Allegorical Painting of Two Ladies, English School is a 17th-century allegorical painting by an unknown artist, and dated from the 1650s. For its period, the painting is considered unusual in its depiction of a black woman and a white woman sitting side by side.

==Description==
The painting depicts two women, one black and one white, sitting next to each other, with their faces covered in beauty patches. The painting is unusual for the time in its depiction of the sitters as equals. The women are presented as companions with similar dress, makeup, hair and jewellery. The work, created c. 1650, is probably not a portrait of real sitters, but an allegory with relevance within contemporaneous British print culture.

Above the women is the inscription, "I black with white bespott you white with blacke this evil proceeds from thy proud hart then take her, Devill". The writing is likely intended to be moralising, condemning the use of cosmetics and especially beauty patches, which were popular adornments at the time. In 1650, an act to forbid beauty patches was introduced to Parliament, although it was not passed.

==Provenance==
The painting originates from the estate of Lloyd Tyrell-Kenyon, 6th Baron Kenyon (1947–2019). Tyrell-Kenyon was quoted as saying in 1949 that “We have a curious picture which has hung here for many years, but of which I know of no real explanation.” It was in his manor house in Shropshire, England since at least the nineteenth century.

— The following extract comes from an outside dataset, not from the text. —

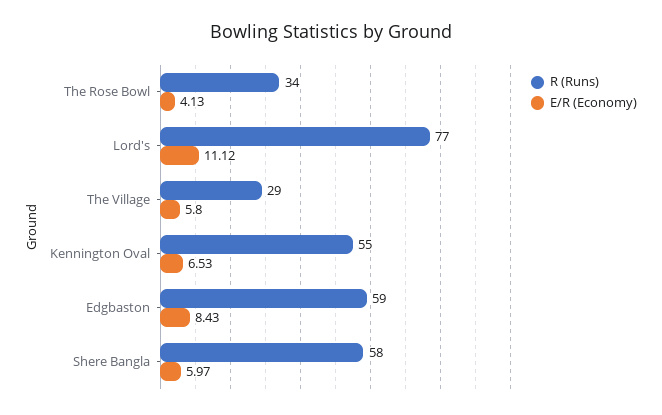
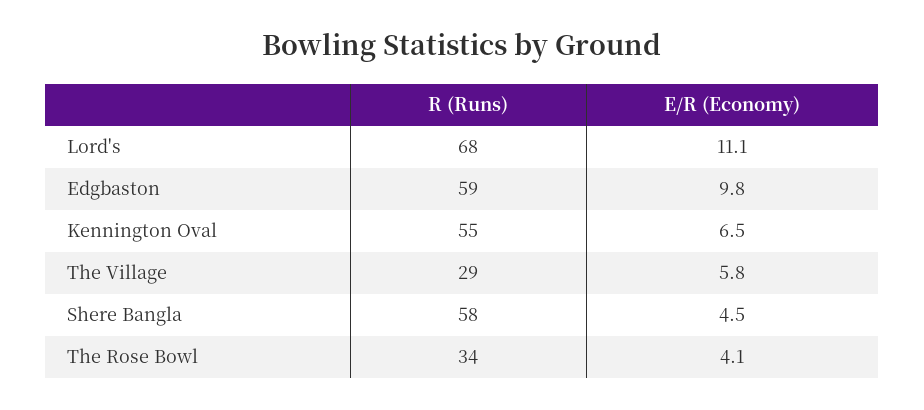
R (Runs), Lord's: 77 -> 68
E/R (Economy), Edgbaston: 8.43 -> 9.8
E/R (Economy), Shere Bangla: 5.97 -> 4.5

==Export bar and acquisition==
On 23 June 2021, the painting was sold at a small auction house in Shropshire with an estimate of £2000–4000. There was a fierce bidding war due to the inherent sociological interest of the allegorical depiction of a dark-skinned woman, and the final hammer price was £220,000, before the 20% buyer's premium. It was the highest sum ever paid for an item at the Shropshire auction house.

After its sale, the purchaser applied for an export licence. The British government subsequently barred the painting from export in the hope that a UK institution could purchase the painting within a time limit, a routine action intended to prevent overseas buyers from acquiring culturally important artworks.

The painting's export bar was set to be deferred on 9 March 2022. On 23 June 2023, The Guardian reported that the painting had been "saved" for Britain by Compton Verney Art Gallery for £300,000 with the help of grants from the National Heritage Memorial Fund and the Victoria and Albert Museum, valued at £154,600 and £50,000 respectively.